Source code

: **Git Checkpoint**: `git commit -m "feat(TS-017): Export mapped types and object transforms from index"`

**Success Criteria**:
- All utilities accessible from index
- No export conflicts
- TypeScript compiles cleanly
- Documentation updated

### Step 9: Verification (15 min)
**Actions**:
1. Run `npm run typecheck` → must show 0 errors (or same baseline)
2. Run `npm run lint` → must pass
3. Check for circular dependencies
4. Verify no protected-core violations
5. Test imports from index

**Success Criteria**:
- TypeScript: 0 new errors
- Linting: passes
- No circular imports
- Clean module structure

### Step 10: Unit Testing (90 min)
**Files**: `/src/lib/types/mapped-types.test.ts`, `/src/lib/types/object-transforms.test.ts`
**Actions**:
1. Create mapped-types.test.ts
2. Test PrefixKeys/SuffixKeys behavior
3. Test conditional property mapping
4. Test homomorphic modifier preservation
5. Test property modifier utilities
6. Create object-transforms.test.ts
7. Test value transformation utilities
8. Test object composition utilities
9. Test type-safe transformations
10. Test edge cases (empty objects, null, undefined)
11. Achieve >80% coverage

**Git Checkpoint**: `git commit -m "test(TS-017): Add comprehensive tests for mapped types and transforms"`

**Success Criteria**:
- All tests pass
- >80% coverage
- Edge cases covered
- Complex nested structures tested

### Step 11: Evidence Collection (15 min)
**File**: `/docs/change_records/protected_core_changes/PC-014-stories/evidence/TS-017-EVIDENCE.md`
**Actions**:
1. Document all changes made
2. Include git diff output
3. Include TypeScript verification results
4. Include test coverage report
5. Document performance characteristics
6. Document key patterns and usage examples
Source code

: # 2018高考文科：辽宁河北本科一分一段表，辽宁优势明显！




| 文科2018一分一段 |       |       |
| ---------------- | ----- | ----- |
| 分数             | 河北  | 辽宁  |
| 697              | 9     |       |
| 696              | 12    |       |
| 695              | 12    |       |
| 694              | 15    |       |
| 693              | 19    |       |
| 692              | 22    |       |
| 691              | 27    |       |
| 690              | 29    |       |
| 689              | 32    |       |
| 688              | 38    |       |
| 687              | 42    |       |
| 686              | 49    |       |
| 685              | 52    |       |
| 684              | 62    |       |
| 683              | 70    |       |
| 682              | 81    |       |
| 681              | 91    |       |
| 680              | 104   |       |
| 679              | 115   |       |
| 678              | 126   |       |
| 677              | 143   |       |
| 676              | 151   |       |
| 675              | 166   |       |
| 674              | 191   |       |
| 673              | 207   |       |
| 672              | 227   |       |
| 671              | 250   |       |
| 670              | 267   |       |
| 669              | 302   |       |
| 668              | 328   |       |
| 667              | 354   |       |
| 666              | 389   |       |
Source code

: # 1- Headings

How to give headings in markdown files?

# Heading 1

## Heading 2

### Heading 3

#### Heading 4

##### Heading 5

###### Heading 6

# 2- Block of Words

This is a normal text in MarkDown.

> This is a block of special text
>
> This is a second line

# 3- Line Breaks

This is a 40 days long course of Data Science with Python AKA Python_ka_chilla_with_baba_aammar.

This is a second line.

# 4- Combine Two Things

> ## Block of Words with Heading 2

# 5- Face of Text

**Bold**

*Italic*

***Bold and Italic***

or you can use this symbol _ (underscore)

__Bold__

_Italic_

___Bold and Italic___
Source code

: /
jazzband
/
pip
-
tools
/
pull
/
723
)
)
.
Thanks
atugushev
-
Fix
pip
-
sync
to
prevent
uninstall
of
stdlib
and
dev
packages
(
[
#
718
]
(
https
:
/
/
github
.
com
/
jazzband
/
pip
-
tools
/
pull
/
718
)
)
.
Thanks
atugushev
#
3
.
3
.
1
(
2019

═══

# Task to complete:
The answer is to be the lines from the one holding "How to give headings in markdown files?" through the end of the data above, transcribed character for character, both ends included.

# Exercise solution:
How to give headings in markdown files?

# Heading 1

## Heading 2

### Heading 3

#### Heading 4

##### Heading 5

###### Heading 6

# 2- Block of Words

This is a normal text in MarkDown.

> This is a block of special text
>
> This is a second line

# 3- Line Breaks

This is a 40 days long course of Data Science with Python AKA Python_ka_chilla_with_baba_aammar.

This is a second line.

# 4- Combine Two Things

> ## Block of Words with Heading 2

# 5- Face of Text

**Bold**

*Italic*

***Bold and Italic***

or you can use this symbol _ (underscore)

__Bold__

_Italic_

___Bold and Italic___
Source code

: /
jazzband
/
pip
-
tools
/
pull
/
723
)
)
.
Thanks
atugushev
-
Fix
pip
-
sync
to
prevent
uninstall
of
stdlib
and
dev
packages
(
[
#
718
]
(
https
:
/
/
github
.
com
/
jazzband
/
pip
-
tools
/
pull
/
718
)
)
.
Thanks
atugushev
#
3
.
3
.
1
(
2019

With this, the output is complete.